Сумрак комнаты нежно обнимал двоих, лежащих поверх простыней. Луна, выкатившаяся на небосвод, полная и яркая, заглянула в окно, которое выходило на тихую узкую улочку. Ее свет коснулся женской руки: тонкая кисть, сливочно-белая кожа, узкая ладонь, что покоилась на мужской груди.
Они лежали неподвижно, вдыхая пряный аромат ночи, закрыв глаза. Их разделяла лишь тонкая ткань батиста, а соединяло… Соединяло тепло, желание и вот-вот готовая вырваться наружу страсть. А пока… Оливер провел пальцами по женской груди. Он не открывал глаз, наслаждаясь лишь прикосновениями.
Вот так, с закрытыми глазами, отдавшись на волю воображению, он наслаждался. Ощущение нежной кожи, упругой девичьей груди, что становится тверже от невесомых прикосновений – все это заставляло его кровь течь по жилам быстрее.
Он приподнялся на локте, медленно, словно пробуждаясь ото сна, открыл глаза и посмотрел на Алету. Она улыбалась. Ее опущенные темные пушистые ресницы, ямочки на щеках, выбившаяся светлая прядь – ангел во плоти. Непорочный ангел, решивший спуститься с небес.
Он склонился над ней, и прикоснулся губами к ее губам. Почти целомудренный поцелуй, заставивший Алету открыть глаза. Ее то ли вздох, то ли стон разнесся по комнате тихим эхом, отразился от штор, соскользнул с карниза полуночным вором.
От прикосновения его горячих губ Алета вздрогнула, а когда он опустился на нее сверху – ее напротив окатила волна жара. Она почувствовала тяжесть мужчины. Ее первого мужчины. Ее любовника.
Их лица были друг напротив друга. Ее глаза, в изумрудных озерах которых плескалось желание непознанного. Его глаза, в черноте которых притаилась страсть предвкушения.

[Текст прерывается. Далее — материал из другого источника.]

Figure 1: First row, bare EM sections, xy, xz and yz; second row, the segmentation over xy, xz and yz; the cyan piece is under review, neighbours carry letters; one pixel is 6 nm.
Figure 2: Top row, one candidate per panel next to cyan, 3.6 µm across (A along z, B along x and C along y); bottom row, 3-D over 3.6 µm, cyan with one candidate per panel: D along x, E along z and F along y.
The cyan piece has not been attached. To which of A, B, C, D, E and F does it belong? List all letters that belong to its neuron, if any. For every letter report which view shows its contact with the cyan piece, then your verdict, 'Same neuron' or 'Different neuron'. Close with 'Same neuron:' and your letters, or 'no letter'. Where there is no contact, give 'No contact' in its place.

Ночь не дарила прохлады. Тонкие простыни сейчас казались для этих двоих раскаленным песком. А единственным спасением было прижаться друг к другу как можно ближе. Разделить один вздох на двоих.
Но Оливер медлил. Ловил секунды мучительного наслаждения, отдаваясь влечению, словно приручая Алету, будто настраивая ее тело подобно тому, как музыкант – свой инструмент.

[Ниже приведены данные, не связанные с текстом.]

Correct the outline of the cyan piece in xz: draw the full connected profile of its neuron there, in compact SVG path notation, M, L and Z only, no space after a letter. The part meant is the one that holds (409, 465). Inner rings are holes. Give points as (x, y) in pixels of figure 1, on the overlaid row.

Странное оцепенение разжигало огонь внутри них лучше любых поцелуев и ласк. Ее целомудренность. Его желание обладать.
И все же он не выдержал. Едва коснувшись губами ее уха он прошептал:
– Алета…
Никогда звуки собственного имени так не будоражили ее, не заставляли сердце биться столь часто, а тело выгибаться навстречу. Она прижалась к нему еще теснее. Его рука, начавшая свое путешествие с затвердевшей вершинки соска спускалась все ниже и ниже по тонкой талии, округлому бедру и, наконец, замерла на колене.
Оно было округлое, гладкое, как отшлифованная морской волной галька, с нежной кожей, едва тронутой южным загаром, и казалось Оливеру совершенным. Оно сводило молодого мужчину с ума.